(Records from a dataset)
-=-=-
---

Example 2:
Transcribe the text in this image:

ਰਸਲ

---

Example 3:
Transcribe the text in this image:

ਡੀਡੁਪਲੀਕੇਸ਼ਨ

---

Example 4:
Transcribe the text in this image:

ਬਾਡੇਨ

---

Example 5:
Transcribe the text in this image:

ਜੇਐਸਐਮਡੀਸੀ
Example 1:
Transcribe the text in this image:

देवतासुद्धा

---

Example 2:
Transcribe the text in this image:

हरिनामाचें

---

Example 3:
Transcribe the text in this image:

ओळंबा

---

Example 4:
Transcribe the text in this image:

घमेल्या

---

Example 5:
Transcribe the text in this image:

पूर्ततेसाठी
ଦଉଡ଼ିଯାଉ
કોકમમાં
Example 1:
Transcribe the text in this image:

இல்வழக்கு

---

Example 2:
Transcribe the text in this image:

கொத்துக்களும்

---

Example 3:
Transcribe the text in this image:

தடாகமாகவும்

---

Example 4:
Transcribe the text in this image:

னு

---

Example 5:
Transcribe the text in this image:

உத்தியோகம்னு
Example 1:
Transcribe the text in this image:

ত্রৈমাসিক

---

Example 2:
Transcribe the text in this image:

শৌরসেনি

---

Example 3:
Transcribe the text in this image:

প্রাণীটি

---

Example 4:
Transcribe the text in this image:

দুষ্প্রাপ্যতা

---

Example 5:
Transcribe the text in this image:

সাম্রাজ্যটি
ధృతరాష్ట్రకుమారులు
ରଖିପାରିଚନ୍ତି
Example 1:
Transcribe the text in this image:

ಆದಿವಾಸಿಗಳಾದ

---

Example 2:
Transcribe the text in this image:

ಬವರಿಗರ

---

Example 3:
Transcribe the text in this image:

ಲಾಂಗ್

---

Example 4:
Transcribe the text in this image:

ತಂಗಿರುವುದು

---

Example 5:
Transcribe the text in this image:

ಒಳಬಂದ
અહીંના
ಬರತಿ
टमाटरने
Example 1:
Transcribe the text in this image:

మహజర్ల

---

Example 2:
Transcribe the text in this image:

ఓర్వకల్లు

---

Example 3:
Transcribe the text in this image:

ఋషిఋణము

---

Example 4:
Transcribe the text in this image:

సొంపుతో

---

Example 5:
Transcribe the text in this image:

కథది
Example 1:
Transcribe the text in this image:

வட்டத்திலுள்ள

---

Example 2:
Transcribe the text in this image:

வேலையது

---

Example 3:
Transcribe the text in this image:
-=-=-
▶ [EXERCISE]:
Each record must be transcribed exactly, with nothing left out.

▶ [RESULT FOR THIS EXERCISE]:
---

Example 2:
Transcribe the text in this image:

ਰਸਲ

---

Example 3:
Transcribe the text in this image:

ਡੀਡੁਪਲੀਕੇਸ਼ਨ

---

Example 4:
Transcribe the text in this image:

ਬਾਡੇਨ

---

Example 5:
Transcribe the text in this image:

ਜੇਐਸਐਮਡੀਸੀ
Example 1:
Transcribe the text in this image:

देवतासुद्धा

---

Example 2:
Transcribe the text in this image:

हरिनामाचें

---

Example 3:
Transcribe the text in this image:

ओळंबा

---

Example 4:
Transcribe the text in this image:

घमेल्या

---

Example 5:
Transcribe the text in this image:

पूर्ततेसाठी
ଦଉଡ଼ିଯାଉ
કોકમમાં
Example 1:
Transcribe the text in this image:

இல்வழக்கு

---

Example 2:
Transcribe the text in this image:

கொத்துக்களும்

---

Example 3:
Transcribe the text in this image:

தடாகமாகவும்

---

Example 4:
Transcribe the text in this image:

னு

---

Example 5:
Transcribe the text in this image:

உத்தியோகம்னு
Example 1:
Transcribe the text in this image:

ত্রৈমাসিক

---

Example 2:
Transcribe the text in this image:

শৌরসেনি

---

Example 3:
Transcribe the text in this image:

প্রাণীটি

---

Example 4:
Transcribe the text in this image:

দুষ্প্রাপ্যতা

---

Example 5:
Transcribe the text in this image:

সাম্রাজ্যটি
ధృతరాష్ట్రకుమారులు
ରଖିପାରିଚନ୍ତି
Example 1:
Transcribe the text in this image:

ಆದಿವಾಸಿಗಳಾದ

---

Example 2:
Transcribe the text in this image:

ಬವರಿಗರ

---

Example 3:
Transcribe the text in this image:

ಲಾಂಗ್

---

Example 4:
Transcribe the text in this image:

ತಂಗಿರುವುದು

---

Example 5:
Transcribe the text in this image:

ಒಳಬಂದ
અહીંના
ಬರತಿ
टमाटरने
Example 1:
Transcribe the text in this image:

మహజర్ల

---

Example 2:
Transcribe the text in this image:

ఓర్వకల్లు

---

Example 3:
Transcribe the text in this image:

ఋషిఋణము

---

Example 4:
Transcribe the text in this image:

సొంపుతో

---

Example 5:
Transcribe the text in this image:

కథది
Example 1:
Transcribe the text in this image:

வட்டத்திலுள்ள

---

Example 2:
Transcribe the text in this image:

வேலையது

---

Example 3:
Transcribe the text in this image:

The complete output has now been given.